Hey Funcrusher - in 1981 he was a well known holocaust denying cunt. Typical of you to know fuck all about it though.

Funcrusher

Quote from: Endicott on December 04, 2018, 07:26:23 PM
He came to talk at mine in 1983 or possibly '84. We planned at one stage to super glue the doors shut but that plan fell through and we had a sit in. About 40 students sat blocking the stairs and refused to move. The police had to carry us off one by one.

Hey Funcrusher - in 1981 he was a well known holocaust denying cunt. Typical of you to know fuck all about it though.

Thanks for your reply and enjoy the rest of your evening!

manticore

Quote from: chveik on December 04, 2018, 06:30:26 PM
''blew his cover"? you already knew he was an holocaust denier! Do you still genuinely think that it was the best thing to do? Why didn't you protest against him coming in the first place? I'd be suspicious of an university who lets holocaust denier have a platform to speak. It would be unbearable for me to listen politely to someone like David Irving, without doing anything. You cannot have a rational discussion with these people (the same goes for the climate change sceptics), they only use pseudo arguments to push their agendas. I'm afraid that you're quite naive.

Irving put on a more respectable front at that time and got a couple of fairly equivocal reviews for his work from serious historians and others, while most decried him.

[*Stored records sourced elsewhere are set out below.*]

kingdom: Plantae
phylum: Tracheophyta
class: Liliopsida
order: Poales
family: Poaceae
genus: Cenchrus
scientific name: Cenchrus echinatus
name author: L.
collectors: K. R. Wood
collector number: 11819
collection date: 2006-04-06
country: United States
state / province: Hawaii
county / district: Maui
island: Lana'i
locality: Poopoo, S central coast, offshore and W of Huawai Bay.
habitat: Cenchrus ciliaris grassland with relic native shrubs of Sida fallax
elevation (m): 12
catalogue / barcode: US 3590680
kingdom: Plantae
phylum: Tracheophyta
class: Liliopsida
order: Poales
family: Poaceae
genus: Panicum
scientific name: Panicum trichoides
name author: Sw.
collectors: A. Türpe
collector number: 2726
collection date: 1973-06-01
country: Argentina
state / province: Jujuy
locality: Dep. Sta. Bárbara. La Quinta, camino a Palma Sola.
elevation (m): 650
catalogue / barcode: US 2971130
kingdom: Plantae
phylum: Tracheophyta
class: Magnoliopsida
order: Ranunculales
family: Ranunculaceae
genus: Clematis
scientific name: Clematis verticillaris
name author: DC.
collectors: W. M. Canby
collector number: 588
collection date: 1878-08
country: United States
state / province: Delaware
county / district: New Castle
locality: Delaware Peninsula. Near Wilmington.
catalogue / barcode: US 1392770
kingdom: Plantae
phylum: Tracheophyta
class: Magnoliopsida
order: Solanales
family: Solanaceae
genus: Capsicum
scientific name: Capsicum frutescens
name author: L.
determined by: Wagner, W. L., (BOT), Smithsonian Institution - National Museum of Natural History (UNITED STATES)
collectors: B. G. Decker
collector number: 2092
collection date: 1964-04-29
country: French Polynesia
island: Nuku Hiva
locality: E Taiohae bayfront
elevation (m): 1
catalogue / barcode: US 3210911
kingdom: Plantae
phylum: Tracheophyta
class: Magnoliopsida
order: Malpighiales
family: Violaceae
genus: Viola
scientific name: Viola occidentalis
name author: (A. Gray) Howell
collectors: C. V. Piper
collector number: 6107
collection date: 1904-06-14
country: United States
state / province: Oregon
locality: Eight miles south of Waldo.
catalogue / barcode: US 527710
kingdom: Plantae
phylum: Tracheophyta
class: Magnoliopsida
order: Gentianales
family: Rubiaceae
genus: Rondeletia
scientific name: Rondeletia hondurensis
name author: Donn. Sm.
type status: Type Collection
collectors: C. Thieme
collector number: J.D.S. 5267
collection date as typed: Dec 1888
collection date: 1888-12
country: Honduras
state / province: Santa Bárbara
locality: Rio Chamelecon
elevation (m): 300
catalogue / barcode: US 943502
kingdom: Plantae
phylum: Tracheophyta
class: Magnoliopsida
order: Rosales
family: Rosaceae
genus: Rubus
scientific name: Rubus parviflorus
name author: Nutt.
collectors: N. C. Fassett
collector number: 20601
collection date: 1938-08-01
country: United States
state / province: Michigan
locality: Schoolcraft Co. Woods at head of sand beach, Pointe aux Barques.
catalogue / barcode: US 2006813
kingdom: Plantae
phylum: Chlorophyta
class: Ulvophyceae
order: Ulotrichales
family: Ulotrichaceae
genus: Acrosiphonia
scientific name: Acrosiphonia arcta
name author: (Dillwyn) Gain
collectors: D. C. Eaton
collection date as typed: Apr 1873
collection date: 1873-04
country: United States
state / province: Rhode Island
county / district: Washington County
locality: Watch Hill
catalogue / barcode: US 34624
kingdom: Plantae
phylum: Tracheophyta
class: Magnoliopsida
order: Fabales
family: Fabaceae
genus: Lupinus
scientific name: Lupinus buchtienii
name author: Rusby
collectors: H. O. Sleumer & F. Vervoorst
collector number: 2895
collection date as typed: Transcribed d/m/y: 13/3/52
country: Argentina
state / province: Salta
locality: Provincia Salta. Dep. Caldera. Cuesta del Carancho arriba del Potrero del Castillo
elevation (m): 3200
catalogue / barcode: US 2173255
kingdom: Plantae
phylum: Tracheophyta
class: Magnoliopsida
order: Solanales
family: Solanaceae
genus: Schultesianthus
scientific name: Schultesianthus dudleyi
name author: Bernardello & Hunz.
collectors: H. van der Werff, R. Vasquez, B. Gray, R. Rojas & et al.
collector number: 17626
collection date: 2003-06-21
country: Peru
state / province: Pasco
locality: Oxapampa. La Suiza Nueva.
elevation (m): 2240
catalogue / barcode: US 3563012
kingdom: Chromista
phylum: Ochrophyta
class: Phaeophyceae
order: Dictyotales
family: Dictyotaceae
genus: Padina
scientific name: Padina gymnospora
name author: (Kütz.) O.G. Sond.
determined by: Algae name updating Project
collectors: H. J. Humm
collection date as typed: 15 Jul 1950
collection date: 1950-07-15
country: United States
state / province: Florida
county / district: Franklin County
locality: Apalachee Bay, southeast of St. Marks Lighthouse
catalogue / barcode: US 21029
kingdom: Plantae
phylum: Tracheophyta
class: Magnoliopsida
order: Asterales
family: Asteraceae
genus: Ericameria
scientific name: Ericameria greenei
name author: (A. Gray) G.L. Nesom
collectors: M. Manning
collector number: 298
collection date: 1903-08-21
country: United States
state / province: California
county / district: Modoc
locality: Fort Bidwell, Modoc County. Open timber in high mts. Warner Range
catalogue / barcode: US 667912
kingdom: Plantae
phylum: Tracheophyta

He was not an overt holocaust denier at that stage - his line was that it happened but Hitler himself didn't know about it.

So Funcrusher is right to the limited extent that he was considered by some to be a historian who knew a lot about Hitler because he was, but that's not the whole story because he was a Hitler-excuser and rationalized and condoned many of Germany's actions. IIRC he described himself at the time as 'a mild fascist'.

The point of what the students did was to discredit him by asking difficult questions, and it was pretty successful, and his veneer did crack at least once. The man did not come accross well. The point of argument, as with many climate sceptics, was not to change his mind, but to expose them for what they were. In that case it was not naive, it worked quite well. A woman in the hall made a short and impassioned speech about 'never again' and I think that would have had an effect on people listening.

You can undermine and expose a lot of these people in those sorts of circumstances.

There are right-wingers all over the web exploiting and capitalising on any hint or actual instance of censorship, violence or suppression of the right, and it's helping the process of 'red-pilling' a lot of people. I think it's not generally the right approach or tactic by the left, and it's also being used against feminists all over who students and left activists have decided are ideologically incorrect, which shows the road it can lead down.

Funcrusher

Quote from: manticore on December 04, 2018, 09:17:09 PM
Irving put on a more respectable front at that time and got a couple of fairly equivocal reviews for his work from serious historians and others, while most decried him. He was not an overt holocaust denier at that stage - his line was that it happened but Hitler himself didn't know about it.

So Funcrusher is right to the limited extent that he was considered by some to be a historian who knew a lot about Hitler because he was, but that's not the whole story because he was a Hitler-excuser and rationalized and condoned many of Germany's actions. IIRC he described himself at the time as 'a mild fascist'.


Well, exactly. Irving would never have had his books published or had any kind of public profile if he'd been out as a Holocaust denier from the off. I still dimly recall reading stuff in the papers when he started to to become more blatant and the mask slipped, but earlier on I gathered he was seen as a diligent oddball researcher of all things Hitler who made some unlikely claims. Typical of me to know fuck all about it though!